This tradition dates back even to the beginning of the field. One of history’s earliest data scientists, John Snow, also became the father of modern epidemiology in 1854 by mapping London’s cholera outbreaks and tracing them to public water pumps in the area. Patil calls these massive multidisciplinary problems that need data scientists coming from multiple disciplines and backgrounds to fully understand them, let alone solve them.

“How do you build things that are going to power the world forward and in an interdisciplinary way and responsible way? How are you going to share what you’re building for everyone? That’s data science,” said Patil.

Data has great power to inform policy, but data alone can't speak for itself, especially when it comes to social challenges. Analyzing data requires the context needed to understand why a problem exists in the first place. By taking classes in concentrations ranging from education to global poverty, language, or the environment, DSSS students develop a focus on major societal challenges and the social systems that we need to understand to make progress. By developing greater fluency in the social sciences, students are learning how to apply data science skills to complex social problems and bring interdisciplinary perspectives to their own work.

“When you ask and answer causal questions about a social problem, you’re deepening your understanding of the underlying causes, which can give you clues about how you might go about solving it,” notes SIL Faculty Director Jeremy Weinstein.


A Growing Responsibility

From the rise of advocates for algorithmic justice to the introduction of an AI Bill of Rights, the field and the wider public have begun to recognize the need for responsible data science practices. The world needs solutions-oriented data science to overcome pressing challenges. But what's become clear is that ethical frameworks for how to navigate the data science world are now more important than ever. Stanford's next generation of data scientists is arming themselves with this knowledge by delving into these complex challenges and unearthing new insights in their studies.

WORK REQUIRED: Decide whether each statement below agrees with the passage on data science, answering yes or no and quoting the deciding words of the passage. (a) John Snow traced London's cholera outbreaks to public water pumps. (b) Data can speak for itself on social challenges. (c) John Snow became the father of modern epidemiology in 1864.

Stored entries:
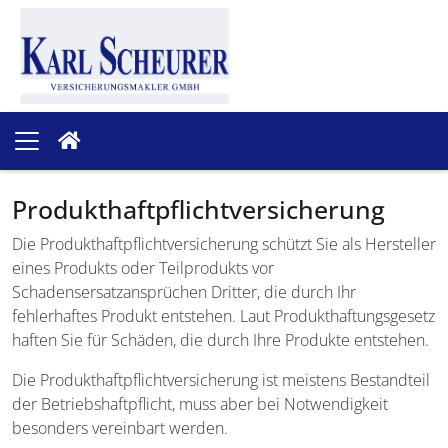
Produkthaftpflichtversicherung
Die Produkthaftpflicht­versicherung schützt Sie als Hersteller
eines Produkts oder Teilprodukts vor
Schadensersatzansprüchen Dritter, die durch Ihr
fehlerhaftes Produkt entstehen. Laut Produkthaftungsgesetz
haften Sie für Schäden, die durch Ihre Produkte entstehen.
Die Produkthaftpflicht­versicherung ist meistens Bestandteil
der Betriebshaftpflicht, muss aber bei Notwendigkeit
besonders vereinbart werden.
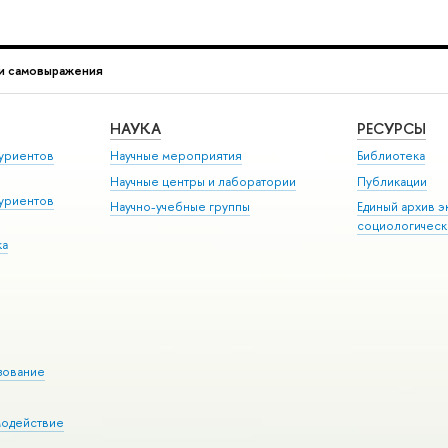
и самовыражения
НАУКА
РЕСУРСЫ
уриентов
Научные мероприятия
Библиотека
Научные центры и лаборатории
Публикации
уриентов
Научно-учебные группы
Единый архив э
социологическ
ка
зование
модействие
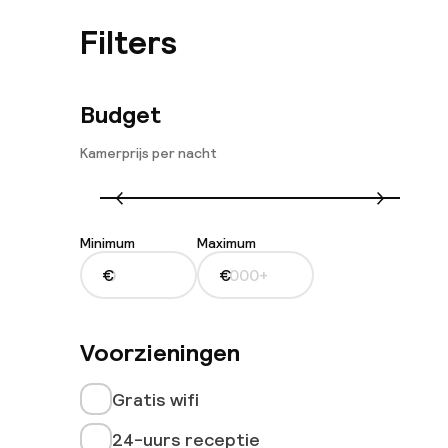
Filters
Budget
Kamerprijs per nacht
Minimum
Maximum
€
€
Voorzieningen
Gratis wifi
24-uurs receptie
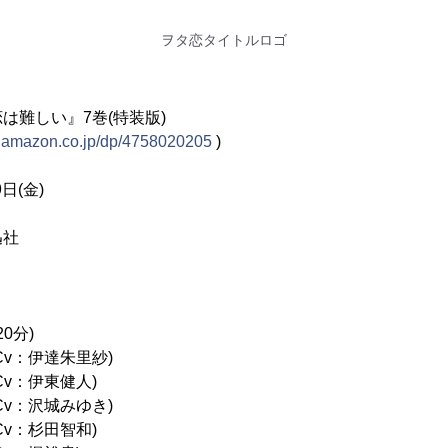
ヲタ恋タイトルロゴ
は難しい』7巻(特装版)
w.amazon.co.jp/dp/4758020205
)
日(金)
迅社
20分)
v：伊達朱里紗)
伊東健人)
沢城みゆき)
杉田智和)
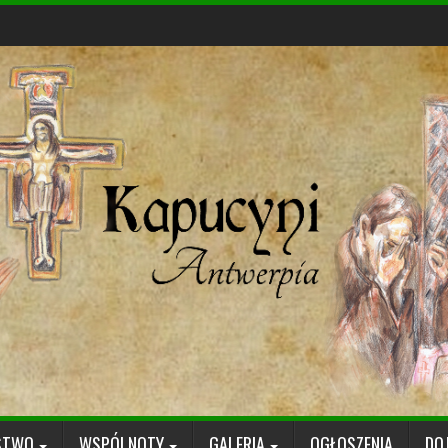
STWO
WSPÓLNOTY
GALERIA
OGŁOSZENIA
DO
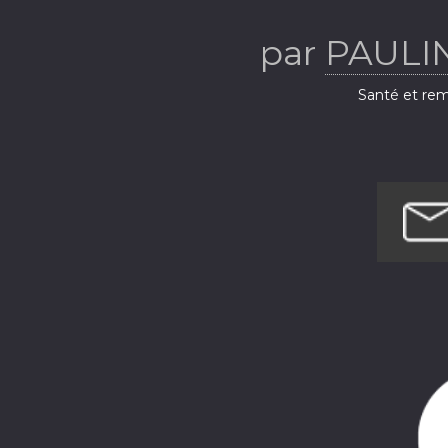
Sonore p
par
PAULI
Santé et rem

* * *

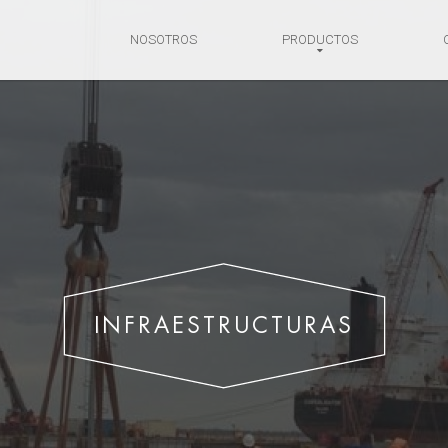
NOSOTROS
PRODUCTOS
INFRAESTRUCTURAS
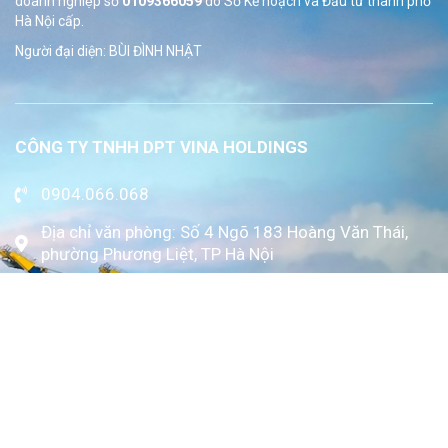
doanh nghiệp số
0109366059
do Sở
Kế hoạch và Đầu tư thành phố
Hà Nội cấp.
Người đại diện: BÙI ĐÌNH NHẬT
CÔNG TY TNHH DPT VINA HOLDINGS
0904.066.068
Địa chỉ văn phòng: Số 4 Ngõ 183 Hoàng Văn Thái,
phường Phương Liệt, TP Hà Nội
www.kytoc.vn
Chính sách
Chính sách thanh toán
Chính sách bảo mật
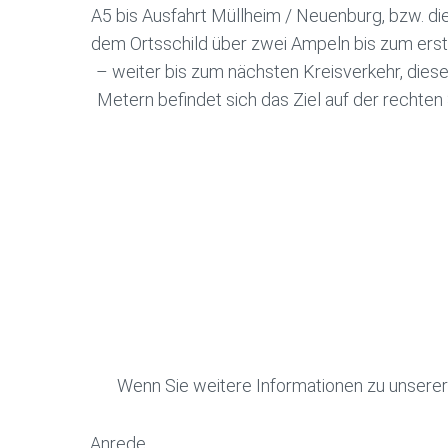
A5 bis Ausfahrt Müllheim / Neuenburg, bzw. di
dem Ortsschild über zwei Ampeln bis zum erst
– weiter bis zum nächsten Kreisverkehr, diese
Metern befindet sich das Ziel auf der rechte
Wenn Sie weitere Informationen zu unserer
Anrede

==

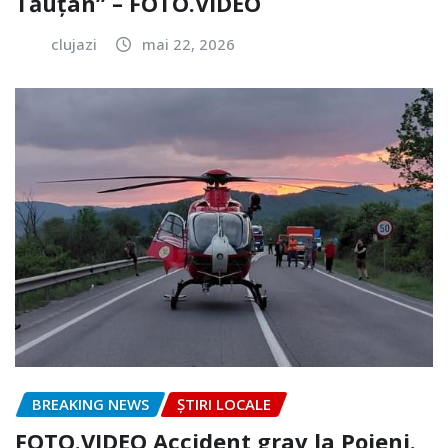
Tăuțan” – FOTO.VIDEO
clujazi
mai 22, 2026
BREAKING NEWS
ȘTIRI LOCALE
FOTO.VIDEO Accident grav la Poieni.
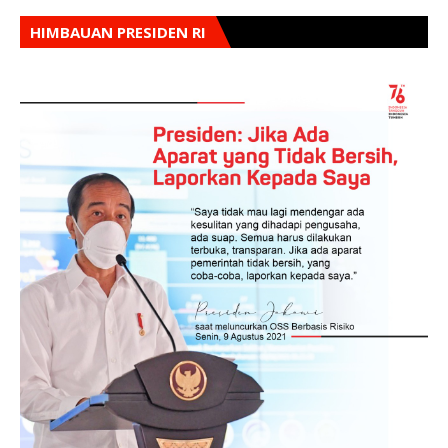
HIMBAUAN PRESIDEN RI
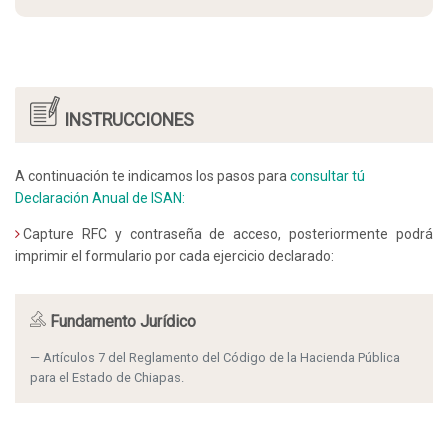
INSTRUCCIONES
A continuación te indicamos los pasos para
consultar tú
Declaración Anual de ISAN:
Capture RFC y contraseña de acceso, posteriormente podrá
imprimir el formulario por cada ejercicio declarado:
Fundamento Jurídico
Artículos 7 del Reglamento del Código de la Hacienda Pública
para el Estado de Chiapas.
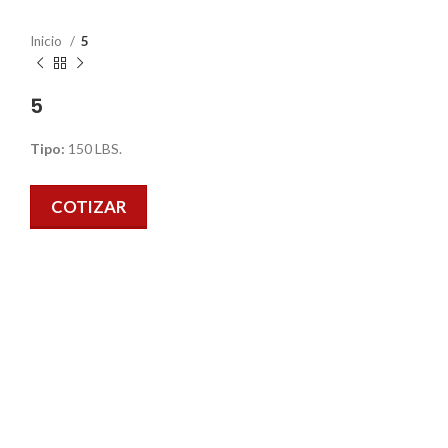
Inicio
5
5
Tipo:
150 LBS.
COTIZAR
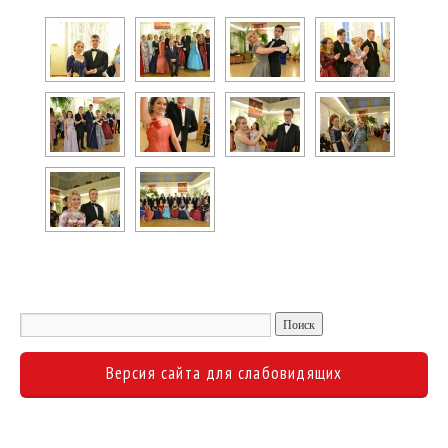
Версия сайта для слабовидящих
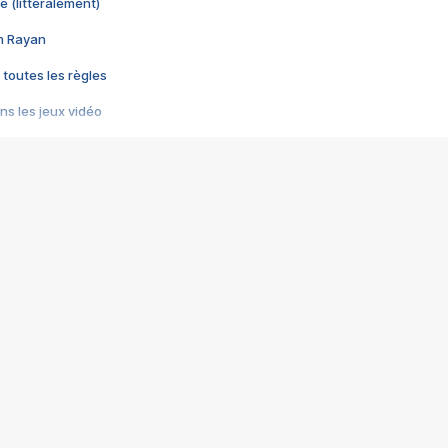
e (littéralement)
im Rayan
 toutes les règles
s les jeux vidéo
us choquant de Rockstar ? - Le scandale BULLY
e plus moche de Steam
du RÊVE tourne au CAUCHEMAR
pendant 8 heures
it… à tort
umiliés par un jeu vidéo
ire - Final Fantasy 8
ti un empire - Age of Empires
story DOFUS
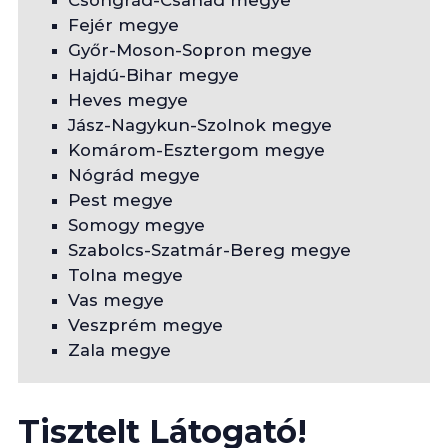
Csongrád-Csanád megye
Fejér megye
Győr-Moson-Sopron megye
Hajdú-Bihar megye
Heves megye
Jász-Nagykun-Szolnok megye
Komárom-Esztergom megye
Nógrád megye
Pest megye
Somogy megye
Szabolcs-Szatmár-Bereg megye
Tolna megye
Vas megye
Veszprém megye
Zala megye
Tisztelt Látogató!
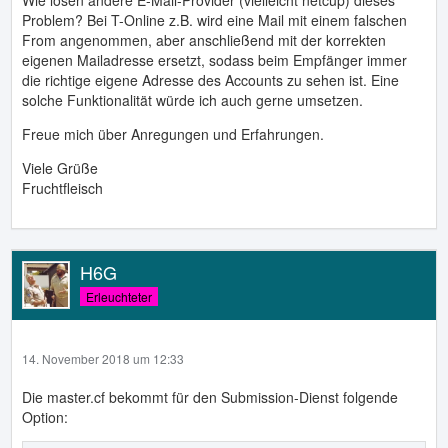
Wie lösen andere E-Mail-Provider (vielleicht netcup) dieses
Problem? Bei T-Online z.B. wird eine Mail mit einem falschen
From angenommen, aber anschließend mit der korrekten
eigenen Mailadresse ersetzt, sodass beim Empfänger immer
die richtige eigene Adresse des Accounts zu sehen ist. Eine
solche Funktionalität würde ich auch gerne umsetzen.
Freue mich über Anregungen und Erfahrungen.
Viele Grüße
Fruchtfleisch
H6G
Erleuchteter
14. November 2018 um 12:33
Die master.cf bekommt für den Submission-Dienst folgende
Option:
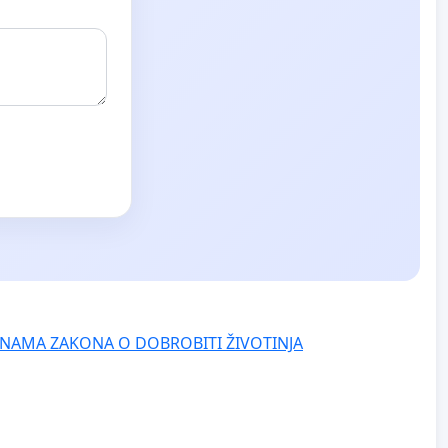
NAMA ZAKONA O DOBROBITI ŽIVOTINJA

SOLUTION TO THIS EXERCISE:
(a) Yes: "by mapping London’s cholera outbreaks and tracing them to public water pumps in the area"
(b) No: "data alone can't speak for itself, especially when it comes to social challenges"
(c) No: "also became the father of modern epidemiology in 1854"